In the recent decision by the Fair Work Commission in Mr Domenic Gugliandolo v LTG Goldrock Pty Ltd [2013] FWC 7903, the Applicant’s employment was terminated by the employer Respondent on the basis that the Applicant had failed to trade profitably. This requirement was included in the contract of employment, which allowed the contract to be terminated if the Applicant’s performance was unsatisfactory in terms of the profitability criteria.

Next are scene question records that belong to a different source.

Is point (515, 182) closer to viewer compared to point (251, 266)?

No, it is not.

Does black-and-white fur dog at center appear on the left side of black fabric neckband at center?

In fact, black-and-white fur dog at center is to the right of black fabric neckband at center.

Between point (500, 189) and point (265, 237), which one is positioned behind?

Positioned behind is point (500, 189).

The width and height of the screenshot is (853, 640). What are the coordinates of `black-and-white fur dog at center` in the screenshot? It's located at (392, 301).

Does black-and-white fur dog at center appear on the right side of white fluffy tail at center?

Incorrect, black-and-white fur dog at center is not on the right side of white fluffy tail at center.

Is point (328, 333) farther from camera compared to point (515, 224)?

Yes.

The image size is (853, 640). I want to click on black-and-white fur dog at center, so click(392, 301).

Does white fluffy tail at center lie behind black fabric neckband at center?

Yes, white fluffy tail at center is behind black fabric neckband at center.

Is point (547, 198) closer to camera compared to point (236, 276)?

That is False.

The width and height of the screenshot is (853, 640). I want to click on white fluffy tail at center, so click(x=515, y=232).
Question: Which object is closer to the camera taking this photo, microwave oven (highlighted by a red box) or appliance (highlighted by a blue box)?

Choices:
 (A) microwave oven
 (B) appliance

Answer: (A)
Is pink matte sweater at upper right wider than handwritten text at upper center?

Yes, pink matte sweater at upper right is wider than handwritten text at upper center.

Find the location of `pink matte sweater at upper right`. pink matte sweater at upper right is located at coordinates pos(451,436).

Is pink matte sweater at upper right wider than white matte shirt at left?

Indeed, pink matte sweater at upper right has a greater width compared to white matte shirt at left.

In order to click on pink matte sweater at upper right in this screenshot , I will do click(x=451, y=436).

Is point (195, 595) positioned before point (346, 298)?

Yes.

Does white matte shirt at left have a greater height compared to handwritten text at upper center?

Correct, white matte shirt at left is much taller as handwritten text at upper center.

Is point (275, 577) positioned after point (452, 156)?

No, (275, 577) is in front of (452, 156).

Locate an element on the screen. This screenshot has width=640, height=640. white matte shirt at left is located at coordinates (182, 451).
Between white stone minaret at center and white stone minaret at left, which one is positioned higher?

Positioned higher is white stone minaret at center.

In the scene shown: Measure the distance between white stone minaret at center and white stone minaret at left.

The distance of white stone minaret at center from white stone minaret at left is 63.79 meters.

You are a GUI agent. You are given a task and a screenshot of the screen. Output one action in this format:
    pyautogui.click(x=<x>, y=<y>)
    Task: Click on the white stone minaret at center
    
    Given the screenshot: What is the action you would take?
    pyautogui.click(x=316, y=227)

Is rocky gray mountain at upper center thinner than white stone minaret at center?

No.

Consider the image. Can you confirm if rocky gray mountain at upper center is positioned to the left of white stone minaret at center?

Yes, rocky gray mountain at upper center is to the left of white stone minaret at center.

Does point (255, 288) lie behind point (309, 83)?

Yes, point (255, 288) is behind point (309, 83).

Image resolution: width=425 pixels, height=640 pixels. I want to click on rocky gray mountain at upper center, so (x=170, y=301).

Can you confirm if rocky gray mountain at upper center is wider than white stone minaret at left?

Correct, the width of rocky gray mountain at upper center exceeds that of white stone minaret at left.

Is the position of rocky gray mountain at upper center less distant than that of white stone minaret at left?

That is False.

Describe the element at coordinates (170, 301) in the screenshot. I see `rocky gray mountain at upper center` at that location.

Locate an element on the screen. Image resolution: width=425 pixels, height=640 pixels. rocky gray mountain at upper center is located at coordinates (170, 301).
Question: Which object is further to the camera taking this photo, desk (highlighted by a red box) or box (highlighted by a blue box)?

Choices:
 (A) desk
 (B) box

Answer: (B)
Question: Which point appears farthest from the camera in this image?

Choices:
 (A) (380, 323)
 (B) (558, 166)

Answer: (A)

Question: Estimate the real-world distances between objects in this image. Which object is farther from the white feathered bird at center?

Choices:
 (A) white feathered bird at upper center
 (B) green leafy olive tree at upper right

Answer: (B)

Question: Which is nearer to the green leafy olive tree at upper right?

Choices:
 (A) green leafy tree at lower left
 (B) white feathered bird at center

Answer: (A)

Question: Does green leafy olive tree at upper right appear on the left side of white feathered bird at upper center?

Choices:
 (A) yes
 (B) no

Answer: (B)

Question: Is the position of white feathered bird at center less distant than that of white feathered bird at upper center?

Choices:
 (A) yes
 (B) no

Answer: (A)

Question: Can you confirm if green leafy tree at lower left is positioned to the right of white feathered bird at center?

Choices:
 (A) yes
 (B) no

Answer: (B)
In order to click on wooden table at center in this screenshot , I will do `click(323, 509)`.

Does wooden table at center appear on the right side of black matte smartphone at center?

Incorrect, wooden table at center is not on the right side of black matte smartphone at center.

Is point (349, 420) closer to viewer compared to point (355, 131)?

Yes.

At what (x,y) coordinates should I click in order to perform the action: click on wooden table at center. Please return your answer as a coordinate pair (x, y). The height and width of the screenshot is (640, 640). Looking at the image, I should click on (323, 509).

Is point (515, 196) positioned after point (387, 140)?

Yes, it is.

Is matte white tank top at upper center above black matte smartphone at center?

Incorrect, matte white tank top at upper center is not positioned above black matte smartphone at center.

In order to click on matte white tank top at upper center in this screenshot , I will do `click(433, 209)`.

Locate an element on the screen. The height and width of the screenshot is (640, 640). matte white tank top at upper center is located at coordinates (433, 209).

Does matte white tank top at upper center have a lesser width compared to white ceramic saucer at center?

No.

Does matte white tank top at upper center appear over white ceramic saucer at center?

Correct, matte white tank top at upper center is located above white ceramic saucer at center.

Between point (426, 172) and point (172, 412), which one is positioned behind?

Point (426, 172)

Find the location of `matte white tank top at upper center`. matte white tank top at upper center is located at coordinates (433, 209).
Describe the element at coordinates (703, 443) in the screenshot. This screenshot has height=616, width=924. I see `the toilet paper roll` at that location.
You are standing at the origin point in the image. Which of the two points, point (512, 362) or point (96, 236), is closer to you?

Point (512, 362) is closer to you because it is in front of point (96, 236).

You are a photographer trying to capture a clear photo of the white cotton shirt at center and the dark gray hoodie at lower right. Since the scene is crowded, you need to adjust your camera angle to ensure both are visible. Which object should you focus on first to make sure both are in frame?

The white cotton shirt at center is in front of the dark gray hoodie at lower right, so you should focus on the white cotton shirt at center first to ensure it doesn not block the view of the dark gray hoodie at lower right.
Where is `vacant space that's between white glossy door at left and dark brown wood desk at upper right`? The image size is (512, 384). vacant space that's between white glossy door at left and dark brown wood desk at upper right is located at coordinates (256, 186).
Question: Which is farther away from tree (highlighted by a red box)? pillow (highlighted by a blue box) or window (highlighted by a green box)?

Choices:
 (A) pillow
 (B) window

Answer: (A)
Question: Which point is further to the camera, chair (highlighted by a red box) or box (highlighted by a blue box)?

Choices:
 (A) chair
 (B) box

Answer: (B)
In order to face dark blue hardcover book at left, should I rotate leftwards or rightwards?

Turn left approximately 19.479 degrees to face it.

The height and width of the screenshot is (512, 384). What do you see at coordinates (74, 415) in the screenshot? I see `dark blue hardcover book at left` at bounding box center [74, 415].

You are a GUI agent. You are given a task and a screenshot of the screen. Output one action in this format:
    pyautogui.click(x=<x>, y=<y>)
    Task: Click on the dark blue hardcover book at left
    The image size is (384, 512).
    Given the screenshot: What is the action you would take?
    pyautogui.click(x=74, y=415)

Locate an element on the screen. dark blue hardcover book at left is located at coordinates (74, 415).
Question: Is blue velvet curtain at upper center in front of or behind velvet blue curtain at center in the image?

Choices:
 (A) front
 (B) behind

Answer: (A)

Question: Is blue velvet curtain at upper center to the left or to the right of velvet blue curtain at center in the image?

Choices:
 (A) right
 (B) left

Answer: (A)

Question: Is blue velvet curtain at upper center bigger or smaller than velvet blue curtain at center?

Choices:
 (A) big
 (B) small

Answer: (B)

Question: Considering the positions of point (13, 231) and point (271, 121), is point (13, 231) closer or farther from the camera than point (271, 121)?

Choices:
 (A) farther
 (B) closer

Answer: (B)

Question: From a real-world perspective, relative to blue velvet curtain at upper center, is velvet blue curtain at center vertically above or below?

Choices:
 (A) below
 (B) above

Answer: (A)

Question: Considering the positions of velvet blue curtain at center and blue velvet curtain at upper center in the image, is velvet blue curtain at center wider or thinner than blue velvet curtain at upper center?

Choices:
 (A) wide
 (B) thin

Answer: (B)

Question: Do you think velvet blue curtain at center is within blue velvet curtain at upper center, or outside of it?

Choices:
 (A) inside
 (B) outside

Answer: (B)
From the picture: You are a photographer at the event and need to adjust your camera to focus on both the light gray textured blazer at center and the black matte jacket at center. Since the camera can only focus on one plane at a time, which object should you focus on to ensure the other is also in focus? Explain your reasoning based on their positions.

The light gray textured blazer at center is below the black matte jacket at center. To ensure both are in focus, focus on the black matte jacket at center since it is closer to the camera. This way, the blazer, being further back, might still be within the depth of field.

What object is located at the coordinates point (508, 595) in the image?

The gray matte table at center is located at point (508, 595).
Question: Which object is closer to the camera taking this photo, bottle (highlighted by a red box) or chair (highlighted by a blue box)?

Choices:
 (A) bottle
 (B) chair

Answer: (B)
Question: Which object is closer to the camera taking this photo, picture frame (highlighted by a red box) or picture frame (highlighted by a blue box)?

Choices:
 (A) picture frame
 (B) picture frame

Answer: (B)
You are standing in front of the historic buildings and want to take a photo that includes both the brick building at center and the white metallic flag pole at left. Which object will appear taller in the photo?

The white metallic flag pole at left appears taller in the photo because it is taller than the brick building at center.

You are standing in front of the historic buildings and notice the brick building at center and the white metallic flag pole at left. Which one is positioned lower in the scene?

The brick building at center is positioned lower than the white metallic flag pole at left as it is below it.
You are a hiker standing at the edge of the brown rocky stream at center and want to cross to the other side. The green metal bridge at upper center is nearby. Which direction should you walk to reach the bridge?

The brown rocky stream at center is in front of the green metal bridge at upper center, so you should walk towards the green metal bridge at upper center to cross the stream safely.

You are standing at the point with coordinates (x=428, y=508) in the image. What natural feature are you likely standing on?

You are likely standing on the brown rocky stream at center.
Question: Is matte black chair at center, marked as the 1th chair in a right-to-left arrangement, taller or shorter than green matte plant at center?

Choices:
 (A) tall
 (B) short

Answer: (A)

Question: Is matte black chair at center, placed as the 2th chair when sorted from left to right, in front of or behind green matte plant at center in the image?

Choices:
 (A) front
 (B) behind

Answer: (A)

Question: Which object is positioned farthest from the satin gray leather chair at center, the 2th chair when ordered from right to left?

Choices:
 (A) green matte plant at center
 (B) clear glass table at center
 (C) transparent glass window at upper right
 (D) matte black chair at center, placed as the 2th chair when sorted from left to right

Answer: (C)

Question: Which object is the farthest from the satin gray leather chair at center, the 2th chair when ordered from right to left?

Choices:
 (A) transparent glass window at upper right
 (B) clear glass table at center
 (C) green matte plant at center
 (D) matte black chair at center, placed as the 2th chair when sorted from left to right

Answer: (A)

On balance, the Fair Work Commission concluded that the termination was unfair on the basis that even if the there was a valid reason for the termination:

  • the Respondent had increased the Applicant’s pay only a few months prior to the dismissal;
  • the Respondent had expressed confidence in the ongoing relationship only six weeks prior to the termination;
  • achieving profitable results from trades was not the only criterion for the Applicant’s continuing employment;
  • the Applicant was not notified of the reason for the termination prior to it occurring; and
  • the Applicant did not receive any warning in respect to his unsatisfactory performance and was not given any opportunity to rectify the perceived unsatisfactory performance.

The Applicant was awarded compensation of $14,714 less appropriate taxation, being the amount that the Applicant would have earned if for three and four months pay had he not been dismissed less the one money pay in lieu of notice already received by the Applicant.